▸ **Supplied material**:
....
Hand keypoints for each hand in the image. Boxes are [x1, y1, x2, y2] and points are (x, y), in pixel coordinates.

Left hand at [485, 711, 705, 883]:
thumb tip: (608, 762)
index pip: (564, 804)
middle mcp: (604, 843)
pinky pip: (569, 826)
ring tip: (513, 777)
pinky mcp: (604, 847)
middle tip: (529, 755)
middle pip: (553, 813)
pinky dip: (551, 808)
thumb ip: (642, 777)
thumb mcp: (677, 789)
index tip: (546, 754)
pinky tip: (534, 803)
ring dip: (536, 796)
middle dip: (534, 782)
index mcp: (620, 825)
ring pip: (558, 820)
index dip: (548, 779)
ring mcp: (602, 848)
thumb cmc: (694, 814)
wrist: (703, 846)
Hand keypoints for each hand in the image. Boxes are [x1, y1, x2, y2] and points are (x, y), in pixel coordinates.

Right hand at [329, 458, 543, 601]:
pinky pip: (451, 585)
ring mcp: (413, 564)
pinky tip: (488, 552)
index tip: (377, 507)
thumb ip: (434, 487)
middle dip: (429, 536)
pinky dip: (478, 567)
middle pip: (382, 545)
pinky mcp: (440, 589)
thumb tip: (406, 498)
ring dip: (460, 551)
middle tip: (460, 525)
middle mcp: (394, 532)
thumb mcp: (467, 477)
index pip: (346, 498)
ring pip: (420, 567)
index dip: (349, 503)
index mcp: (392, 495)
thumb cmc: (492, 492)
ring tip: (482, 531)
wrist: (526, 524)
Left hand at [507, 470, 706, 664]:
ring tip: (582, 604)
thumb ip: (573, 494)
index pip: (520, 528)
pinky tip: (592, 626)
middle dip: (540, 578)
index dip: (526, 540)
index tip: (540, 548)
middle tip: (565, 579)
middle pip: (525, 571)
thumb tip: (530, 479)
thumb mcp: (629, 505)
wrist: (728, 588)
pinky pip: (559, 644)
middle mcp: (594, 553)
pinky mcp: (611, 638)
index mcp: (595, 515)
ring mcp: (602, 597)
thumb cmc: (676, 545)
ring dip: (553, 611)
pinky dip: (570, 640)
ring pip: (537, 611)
....
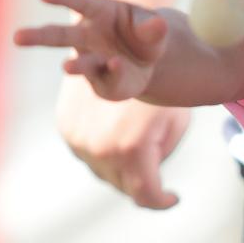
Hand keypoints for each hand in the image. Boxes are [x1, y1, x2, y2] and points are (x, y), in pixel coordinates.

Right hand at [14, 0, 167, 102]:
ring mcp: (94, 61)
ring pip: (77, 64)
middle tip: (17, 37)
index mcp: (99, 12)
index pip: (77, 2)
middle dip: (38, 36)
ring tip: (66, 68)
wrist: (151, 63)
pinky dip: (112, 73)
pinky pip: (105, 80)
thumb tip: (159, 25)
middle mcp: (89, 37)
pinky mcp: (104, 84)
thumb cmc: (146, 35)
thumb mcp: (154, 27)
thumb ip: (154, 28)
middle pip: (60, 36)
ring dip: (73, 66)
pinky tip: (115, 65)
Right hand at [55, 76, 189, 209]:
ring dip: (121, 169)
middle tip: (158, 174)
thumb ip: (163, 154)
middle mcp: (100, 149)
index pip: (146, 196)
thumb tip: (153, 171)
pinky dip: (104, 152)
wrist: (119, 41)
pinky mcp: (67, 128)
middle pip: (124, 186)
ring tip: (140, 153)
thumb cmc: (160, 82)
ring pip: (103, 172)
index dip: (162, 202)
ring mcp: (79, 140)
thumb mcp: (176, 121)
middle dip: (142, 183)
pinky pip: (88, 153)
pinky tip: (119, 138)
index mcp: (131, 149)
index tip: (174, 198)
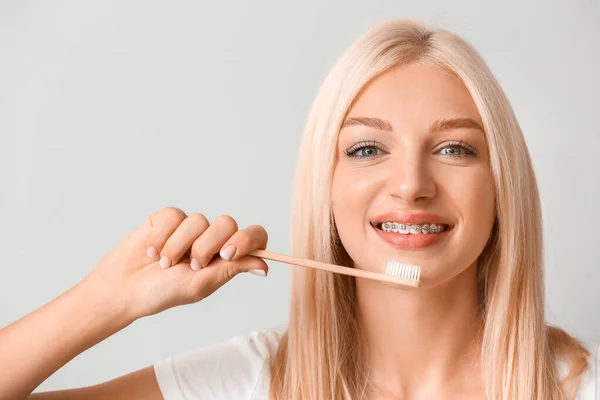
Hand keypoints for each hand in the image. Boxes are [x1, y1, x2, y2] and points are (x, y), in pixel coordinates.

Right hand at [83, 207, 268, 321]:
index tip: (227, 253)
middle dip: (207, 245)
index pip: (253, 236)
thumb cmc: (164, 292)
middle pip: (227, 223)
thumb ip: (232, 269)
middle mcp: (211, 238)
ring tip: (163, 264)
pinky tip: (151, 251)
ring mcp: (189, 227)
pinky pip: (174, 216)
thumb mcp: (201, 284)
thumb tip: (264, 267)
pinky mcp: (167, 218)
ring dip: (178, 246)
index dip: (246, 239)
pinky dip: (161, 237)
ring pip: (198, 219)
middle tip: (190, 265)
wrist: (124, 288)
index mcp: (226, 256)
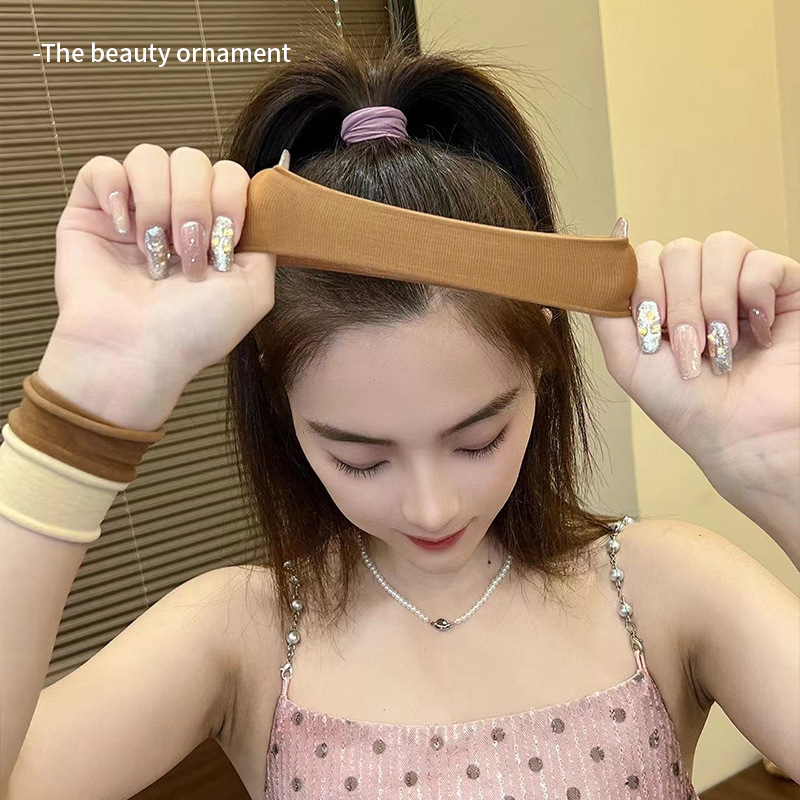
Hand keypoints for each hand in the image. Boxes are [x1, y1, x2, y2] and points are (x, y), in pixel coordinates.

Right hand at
....
▸ **Your task**: Please copy, exactly as written, every line in the listing above from the line with "middle pip: (553, 813)" up to and including the line with "index mcp: (392, 495)".

▸ **Written response**:
middle pip: (553, 813)
pinky dip: (551, 808)
thumb ip: (642, 777)
thumb mcp: (677, 789)
index tip: (546, 754)
pinky tip: (534, 803)
ring dip: (536, 796)
middle dip: (534, 782)
index mcp: (620, 825)
ring pip: (558, 820)
index dip: (548, 779)
ring mcp: (602, 848)
thumb cmc: (694, 814)
wrist: (703, 846)
Hand keypoints for each hand in the image. Boxes are [x1, y1, x2, y2] and points are (x, y), in pixel coordinates.

Right hand at [329, 458, 543, 601]:
pinky pip: (451, 585)
ring mcp: (413, 564)
pinky tip: (488, 552)
index tip: (377, 507)
thumb ip: (434, 487)
middle dip: (429, 536)
pinky dip: (478, 567)
middle pip: (382, 545)
pinky mcp: (440, 589)
thumb tip: (406, 498)
ring dip: (460, 551)
middle tip: (460, 525)
middle mcp: (394, 532)
thumb mcp: (467, 477)
index pip: (346, 498)
ring pip: (420, 567)
index dip: (349, 503)
index mcp: (392, 495)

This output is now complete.